(Dataset)
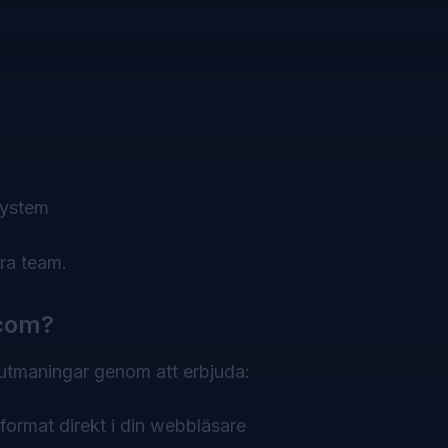
system
ra team.
.com?
utmaningar genom att erbjuda:
format direkt i din webbläsare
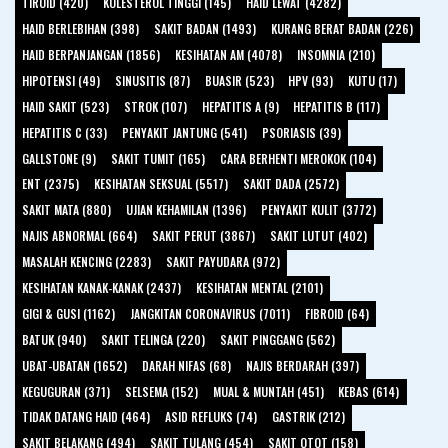
TIROID (420)
KOLESTEROL TINGGI (145)
HAID LEWAT (4282)
HAID BERLEBIHAN (398)
SAKIT BADAN (1493)
KURANG BERAT BADAN (226)
HAID BERPANJANGAN (1856)
KESIHATAN AM (4078)
INSOMNIA (210)
HIPOTENSI (49)
SINUSITIS (87)
BUASIR (523)
HPV (93)
KUTU (17)
HAID SAKIT (523)
STROK (107)
HEPATITIS A (9)
HEPATITIS B (117)
HEPATITIS C (33)
PENYAKIT JANTUNG (541)
PSORIASIS (39)
GALLSTONE (9)
SAKIT TUMIT (165)
CARA BERHENTI MEROKOK (104)
ENT (2375)
KESIHATAN SEKSUAL (5517)
SAKIT DADA (2572)
SAKIT MATA (880)
UJIAN KEHAMILAN (1396)
PENYAKIT KULIT (3772)
NAJIS ABNORMAL (664)
SAKIT PERUT (3867)
SAKIT LUTUT (402)
MASALAH KENCING (2283)
SAKIT PAYUDARA (972)
KESIHATAN KANAK-KANAK (2437)
KESIHATAN MENTAL (2101)
GIGI & GUSI (1162)
JANGKITAN CORONAVIRUS (7011)
FIBROID (64)
BATUK (940)
SAKIT TELINGA (220)
SAKIT PINGGANG (562)
UBAT-UBATAN (1652)
DARAH NIFAS (68)
NAJIS BERDARAH (397)
KEGUGURAN (371)
SELSEMA (152)
MUAL & MUNTAH (451)
KEBAS (614)
TIDAK DATANG HAID (464)
ASID REFLUKS (74)
GASTRIK (212)
SAKIT BELAKANG (494)
SAKIT TULANG (454)
SAKIT OTOT (158)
(End Dataset)
_Work order_
Take each line from the preceding material that contains "HAID" and copy it.

_Written reply_
HAID LEWAT (4282)
HAID BERLEBIHAN (398)
HAID BERPANJANGAN (1856)
HAID SAKIT (523)
TIDAK DATANG HAID (464)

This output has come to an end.